▶ [WORK REQUIRED]: All of the entries below should be printed exactly; the pictures are to be left out.

Dataset records
_ _ _ _ _ _ _
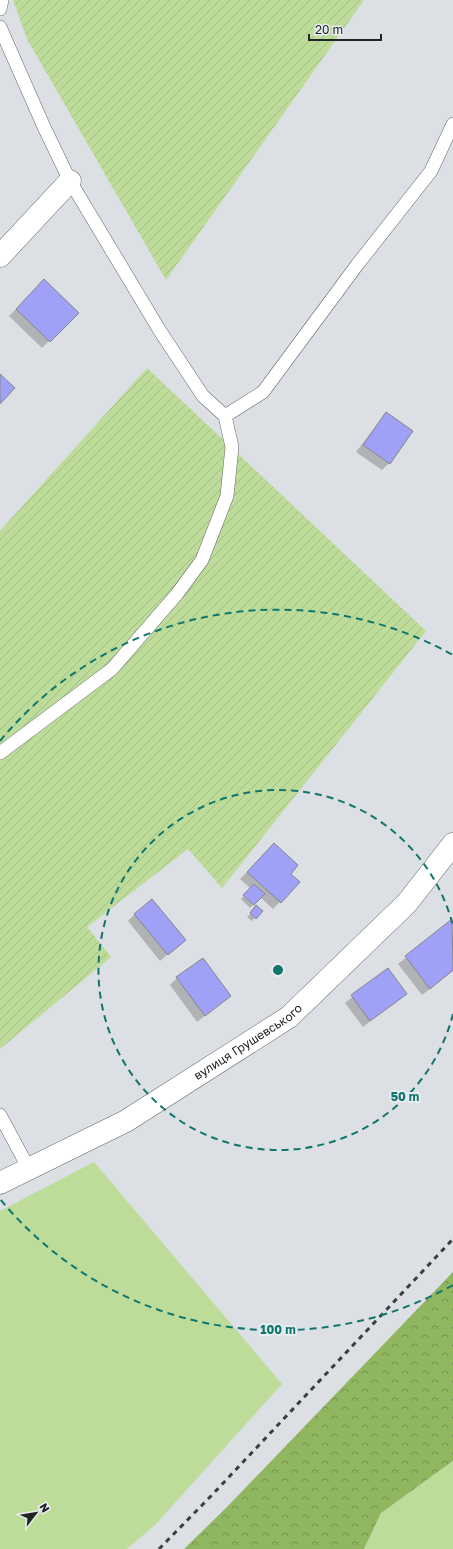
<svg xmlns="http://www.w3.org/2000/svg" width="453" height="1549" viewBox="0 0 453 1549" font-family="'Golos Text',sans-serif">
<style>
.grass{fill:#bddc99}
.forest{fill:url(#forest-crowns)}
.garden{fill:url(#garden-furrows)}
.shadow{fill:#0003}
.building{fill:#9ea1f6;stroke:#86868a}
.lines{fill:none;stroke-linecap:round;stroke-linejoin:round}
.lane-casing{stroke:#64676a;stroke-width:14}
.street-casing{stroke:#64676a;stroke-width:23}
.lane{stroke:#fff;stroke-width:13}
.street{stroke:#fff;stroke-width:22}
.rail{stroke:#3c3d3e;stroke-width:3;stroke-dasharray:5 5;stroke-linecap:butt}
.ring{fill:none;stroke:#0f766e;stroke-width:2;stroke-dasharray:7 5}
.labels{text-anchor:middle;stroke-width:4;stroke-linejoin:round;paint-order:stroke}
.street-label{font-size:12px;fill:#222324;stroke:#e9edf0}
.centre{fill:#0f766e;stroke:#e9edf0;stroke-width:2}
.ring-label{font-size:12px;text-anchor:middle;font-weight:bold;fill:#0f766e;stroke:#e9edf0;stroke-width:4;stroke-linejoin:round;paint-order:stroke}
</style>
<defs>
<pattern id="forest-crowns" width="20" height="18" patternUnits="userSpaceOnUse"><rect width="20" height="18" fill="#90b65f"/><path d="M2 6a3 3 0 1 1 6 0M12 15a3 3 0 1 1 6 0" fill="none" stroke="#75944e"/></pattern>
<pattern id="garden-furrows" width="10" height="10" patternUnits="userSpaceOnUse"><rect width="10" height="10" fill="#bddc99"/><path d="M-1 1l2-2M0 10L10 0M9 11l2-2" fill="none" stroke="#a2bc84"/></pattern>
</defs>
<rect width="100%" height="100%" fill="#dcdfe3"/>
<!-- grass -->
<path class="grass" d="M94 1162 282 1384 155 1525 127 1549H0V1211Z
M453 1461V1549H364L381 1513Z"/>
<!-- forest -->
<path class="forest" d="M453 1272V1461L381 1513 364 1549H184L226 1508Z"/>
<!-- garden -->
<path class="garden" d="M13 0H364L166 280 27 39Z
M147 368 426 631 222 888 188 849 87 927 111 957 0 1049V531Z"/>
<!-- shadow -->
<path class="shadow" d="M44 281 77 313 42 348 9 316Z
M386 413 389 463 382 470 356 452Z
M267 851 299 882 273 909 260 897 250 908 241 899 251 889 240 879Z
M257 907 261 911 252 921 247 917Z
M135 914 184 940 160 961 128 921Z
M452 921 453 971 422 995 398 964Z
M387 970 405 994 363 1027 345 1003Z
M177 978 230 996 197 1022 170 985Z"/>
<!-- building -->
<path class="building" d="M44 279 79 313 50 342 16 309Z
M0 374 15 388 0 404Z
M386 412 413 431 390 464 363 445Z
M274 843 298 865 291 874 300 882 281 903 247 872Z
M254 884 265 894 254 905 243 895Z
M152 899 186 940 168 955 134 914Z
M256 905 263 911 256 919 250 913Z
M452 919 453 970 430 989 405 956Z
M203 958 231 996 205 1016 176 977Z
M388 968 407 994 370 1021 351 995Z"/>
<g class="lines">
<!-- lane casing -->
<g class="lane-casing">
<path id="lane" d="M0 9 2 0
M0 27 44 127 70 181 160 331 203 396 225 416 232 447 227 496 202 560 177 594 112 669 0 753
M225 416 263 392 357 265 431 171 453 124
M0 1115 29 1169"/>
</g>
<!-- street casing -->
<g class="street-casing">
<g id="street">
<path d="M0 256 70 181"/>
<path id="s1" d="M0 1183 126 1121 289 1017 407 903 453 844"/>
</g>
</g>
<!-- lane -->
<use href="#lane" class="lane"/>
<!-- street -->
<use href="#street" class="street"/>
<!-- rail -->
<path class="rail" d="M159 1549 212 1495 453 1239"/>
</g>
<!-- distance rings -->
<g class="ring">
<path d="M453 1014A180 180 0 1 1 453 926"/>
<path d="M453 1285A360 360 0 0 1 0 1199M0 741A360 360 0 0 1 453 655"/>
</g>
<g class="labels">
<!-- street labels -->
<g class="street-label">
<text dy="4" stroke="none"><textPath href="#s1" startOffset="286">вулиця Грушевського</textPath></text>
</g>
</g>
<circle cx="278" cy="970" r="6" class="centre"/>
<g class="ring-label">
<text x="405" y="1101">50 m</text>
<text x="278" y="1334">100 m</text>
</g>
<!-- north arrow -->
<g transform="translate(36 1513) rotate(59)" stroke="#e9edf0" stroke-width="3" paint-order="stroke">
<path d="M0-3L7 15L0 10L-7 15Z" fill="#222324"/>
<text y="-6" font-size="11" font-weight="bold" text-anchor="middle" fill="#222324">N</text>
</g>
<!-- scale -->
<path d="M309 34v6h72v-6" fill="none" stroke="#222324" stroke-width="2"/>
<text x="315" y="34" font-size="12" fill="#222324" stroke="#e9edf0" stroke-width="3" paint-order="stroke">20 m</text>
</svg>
_ _ _ _ _ _ _
▶ [EXPECTED ANSWER]:
<svg xmlns="http://www.w3.org/2000/svg" width="453" height="1549" viewBox="0 0 453 1549" font-family="'Golos Text',sans-serif">
<style>
.grass{fill:#bddc99}
.forest{fill:url(#forest-crowns)}
.garden{fill:url(#garden-furrows)}
.shadow{fill:#0003}
.building{fill:#9ea1f6;stroke:#86868a}
.lines{fill:none;stroke-linecap:round;stroke-linejoin:round}
.lane-casing{stroke:#64676a;stroke-width:14}
.street-casing{stroke:#64676a;stroke-width:23}
.lane{stroke:#fff;stroke-width:13}
.street{stroke:#fff;stroke-width:22}
.rail{stroke:#3c3d3e;stroke-width:3;stroke-dasharray:5 5;stroke-linecap:butt}
.ring{fill:none;stroke:#0f766e;stroke-width:2;stroke-dasharray:7 5}
.labels{text-anchor:middle;stroke-width:4;stroke-linejoin:round;paint-order:stroke}
.street-label{font-size:12px;fill:#222324;stroke:#e9edf0}
.centre{fill:#0f766e;stroke:#e9edf0;stroke-width:2}
.ring-label{font-size:12px;text-anchor:middle;font-weight:bold;fill:#0f766e;stroke:#e9edf0;stroke-width:4;stroke-linejoin:round;paint-order:stroke}
</style>
<defs>
<pattern id="forest-crowns" width="20" height="18" patternUnits="userSpaceOnUse"><rect width="20" height="18" fill="#90b65f"/><path d="M2 6a3 3 0 1 1 6 0M12 15a3 3 0 1 1 6 0" fill="none" stroke="#75944e"/></pattern>
<pattern id="garden-furrows" width="10" height="10" patternUnits="userSpaceOnUse"><rect width="10" height="10" fill="#bddc99"/><path d="M-1 1l2-2M0 10L10 0M9 11l2-2" fill="none" stroke="#a2bc84"/></pattern>
</defs>
<rect width="100%" height="100%" fill="#dcdfe3"/>
<!-- grass -->
<path class="grass" d="M94 1162 282 1384 155 1525 127 1549H0V1211Z
M453 1461V1549H364L381 1513Z"/>
<!-- forest -->
<path class="forest" d="M453 1272V1461L381 1513 364 1549H184L226 1508Z"/>
<!-- garden -->
<path class="garden" d="M13 0H364L166 280 27 39Z
M147 368 426 631 222 888 188 849 87 927 111 957 0 1049V531Z"/>
<!-- shadow -->
<path class="shadow" d="M44 281 77 313 42 348 9 316Z
M386 413 389 463 382 470 356 452Z
M267 851 299 882 273 909 260 897 250 908 241 899 251 889 240 879Z
M257 907 261 911 252 921 247 917Z
M135 914 184 940 160 961 128 921Z
M452 921 453 971 422 995 398 964Z
M387 970 405 994 363 1027 345 1003Z
M177 978 230 996 197 1022 170 985Z"/>
<!-- building -->
<path class="building" d="M44 279 79 313 50 342 16 309Z
M0 374 15 388 0 404Z
M386 412 413 431 390 464 363 445Z
M274 843 298 865 291 874 300 882 281 903 247 872Z
M254 884 265 894 254 905 243 895Z
M152 899 186 940 168 955 134 914Z
M256 905 263 911 256 919 250 913Z
M452 919 453 970 430 989 405 956Z
M203 958 231 996 205 1016 176 977Z
M388 968 407 994 370 1021 351 995Z"/>
<g class="lines">
<!-- lane casing -->
<g class="lane-casing">
<path id="lane" d="M0 9 2 0
M0 27 44 127 70 181 160 331 203 396 225 416 232 447 227 496 202 560 177 594 112 669 0 753
M225 416 263 392 357 265 431 171 453 124
M0 1115 29 1169"/>
</g>
<!-- street casing -->
<g class="street-casing">
<g id="street">
<path d="M0 256 70 181"/>
<path id="s1" d="M0 1183 126 1121 289 1017 407 903 453 844"/>
</g>
</g>
<!-- lane -->
<use href="#lane" class="lane"/>
<!-- street -->
<use href="#street" class="street"/>
<!-- rail -->
<path class="rail" d="M159 1549 212 1495 453 1239"/>
</g>
<!-- distance rings -->
<g class="ring">
<path d="M453 1014A180 180 0 1 1 453 926"/>
<path d="M453 1285A360 360 0 0 1 0 1199M0 741A360 360 0 0 1 453 655"/>
</g>
<g class="labels">
<!-- street labels -->
<g class="street-label">
<text dy="4" stroke="none"><textPath href="#s1" startOffset="286">вулиця Грушевського</textPath></text>
</g>
</g>
<circle cx="278" cy="970" r="6" class="centre"/>
<g class="ring-label">
<text x="405" y="1101">50 m</text>
<text x="278" y="1334">100 m</text>
</g>
<!-- north arrow -->
<g transform="translate(36 1513) rotate(59)" stroke="#e9edf0" stroke-width="3" paint-order="stroke">
<path d="M0-3L7 15L0 10L-7 15Z" fill="#222324"/>
<text y="-6" font-size="11" font-weight="bold" text-anchor="middle" fill="#222324">N</text>
</g>
<!-- scale -->
<path d="M309 34v6h72v-6" fill="none" stroke="#222324" stroke-width="2"/>
<text x="315" y="34" font-size="12" fill="#222324" stroke="#e9edf0" stroke-width="3" paint-order="stroke">20 m</text>
</svg>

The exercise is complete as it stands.